闭环系统 (CLS) 的自动胰岛素输送改善了 1 型糖尿病 (T1D) 的代谢控制，提供了一个能够满足不断变化的胰岛素需求的灵活平台。¹我们特此报告一名 24 岁女性的病例，该患者通过 CLS 得到充分控制，但在使用肿瘤坏死因子 α 抑制剂 (iTNF-α) 后，她的 T1D 变得不稳定。12 岁时患上糖尿病后，她的代谢控制逐渐恶化，尽管在碳水化合物计数计划的支持下每天注射多次胰岛素，但平均糖化血红蛋白 (HbA _{1c ) 仍达到 8.4%。}因此，患者于 2022 年 4 月开始使用 MiniMed 780G（加利福尼亚州北岭美敦力）。CLS 1 个月后，HbA _1c下降至 7.3%。她逐渐患上严重的化脓性汗腺炎（HS）。由于常规治疗失败，她的皮肤科医生从 2023 年 9 月 14 日开始给她开了阿达木单抗。该患者在开始使用阿达木单抗后 2 周内经历了显着的血糖变异性 (GV)，低于范围的时间 (TBR) 增加。连续血糖监测数据证实，使用阿达木单抗治疗 2 周与开始治疗前 2 周相比，TBR 从 2% 增加至 7%，GV 从 31% 增加至 39%。尽管自动基础率已充分暂停，但低血糖风险仍显示出多次自动自我校正胰岛素推注的重叠，以及尽管基础胰岛素输送已停止但仍出现餐后低血糖（图1）。由于怀疑阿达木单抗导致胰岛素敏感性增加，因此改变了 CLS 的配置，将目标增加到 120 mg/dL，活性胰岛素持续时间增加到 4 小时，并取消校正推注。最后，我们建议她的皮肤科医生寻找治疗 HS 的药物替代方案。

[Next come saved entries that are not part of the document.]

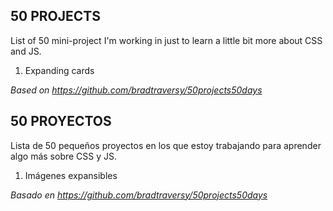 ## 50 PROJECTS

List of 50 mini-project I'm working in just to learn a little bit more about CSS and JS.

1. Expanding cards

*Based on https://github.com/bradtraversy/50projects50days*

## 50 PROYECTOS

Lista de 50 pequeños proyectos en los que estoy trabajando para aprender algo más sobre CSS y JS.

1. Imágenes expansibles

*Basado en https://github.com/bradtraversy/50projects50days*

细胞免疫和TNF-α等促炎细胞因子参与HS的发病过程。^{2, 3}性激素数据表明，雄激素过多可能有利于女性患者发生 HS。在概念上一致，每 4 名女性 T1D 患者中就有 1 人存在功能性高雄激素血症，这可能突显了这些女性新诊断 HS 的频率很高。⁴

iTNF-α 引起的低血糖与炎症诱导的胰岛素抵抗的减少有关。TNF-α通过胰岛素受体1底物的丝氨酸/苏氨酸磷酸化诱导胰岛素抵抗，干扰酪氨酸的正常磷酸化，并通过增加NF-κB转录因子、蛋白激酶C的活性损害胰岛素信号转导，导致胰岛素抵抗、氨基末端激酶和抑制剂激酶。⁵我们假设阿达木单抗导致患者的胰岛素敏感性突然增加，但 CLS 无法充分补偿，从而增加了低血糖的风险。

学习的主要概念是“运行间控制”，广泛应用于批处理过程，在每个批处理后进行调整。在 CLS 的背景下，“批次”被视为给定的过去时间窗口，其中测量特定的血糖控制特征并相应地调整参数，通常出于安全考虑而进行限制。这需要批次间的可重复性以实现收敛，因为高可变性是自学习的挑战。这一临床案例说明了当前 CLS 在适应胰岛素敏感性突然变化方面的局限性。我们必须建议患有 CLS 和 iTNF-α 的患者对算法配置进行预防性调整，以避免低血糖事件。